• **Request**
Down to the last line, reproduce the data that follows, but skip the pictures.

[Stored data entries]
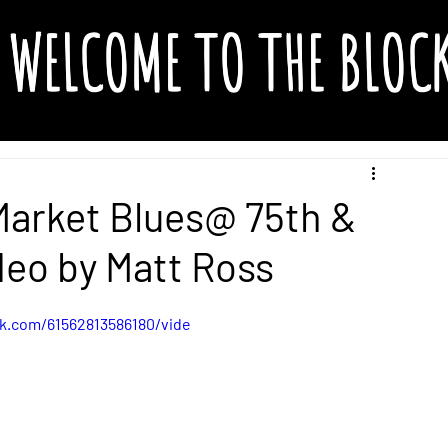
WELCOME TO THE BLOC
Market Blues@ 75th &
deo by Matt Ross
k.com/61562813586180/vide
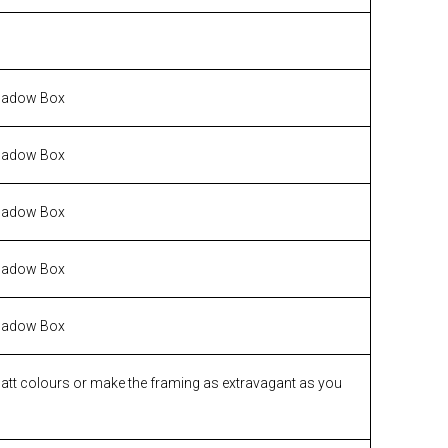
hadow Box
hadow Box
hadow Box
hadow Box
hadow Box
matt colours or make the framing as extravagant as you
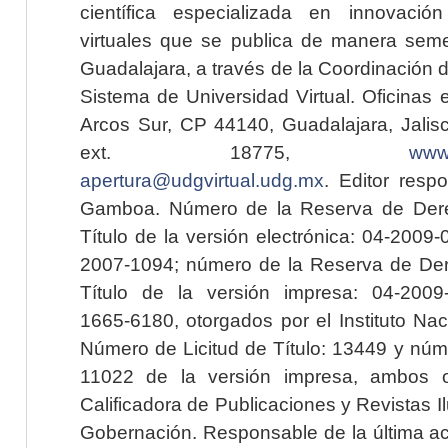
científica especializada en innovaci
virtuales que se publica de manera seme
Guadalajara, a través de la Coordinación 
Sistema de Universidad Virtual. Oficinas 
Arcos Sur, CP 44140, Guadalajara, Jalisc
ext. 18775,
www.
apertura@udgvirtual.udg.mx
. Editor resp
Gamboa. Número de la Reserva de Dere
Título de la versión electrónica: 04-200
2007-1094; número de la Reserva de Der
Título de la versión impresa: 04-200
1665-6180, otorgados por el Instituto Nac
Número de Licitud de Título: 13449 y núme
11022 de la versión impresa, ambos o
Calificadora de Publicaciones y Revistas I
Gobernación. Responsable de la última ac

• **Exercise solution**
WELCOME TO THE BLOC
Market Blues@ 75th &
deo by Matt Ross
k.com/61562813586180/vide
hadow Box
hadow Box
hadow Box
hadow Box
hadow Box
matt colours or make the framing as extravagant as you
científica especializada en innovaci
virtuales que se publica de manera seme
Guadalajara, a través de la Coordinación 
Sistema de Universidad Virtual. Oficinas 
Arcos Sur, CP 44140, Guadalajara, Jalisc
ext. 18775,
www.
apertura@udgvirtual.udg.mx
. Editor resp
Gamboa. Número de la Reserva de Dere
Título de la versión electrónica: 04-200
2007-1094; número de la Reserva de Der
Título de la versión impresa: 04-200
1665-6180, otorgados por el Instituto Nac
Número de Licitud de Título: 13449 y núme
11022 de la versión impresa, ambos o
Calificadora de Publicaciones y Revistas I
Gobernación. Responsable de la última ac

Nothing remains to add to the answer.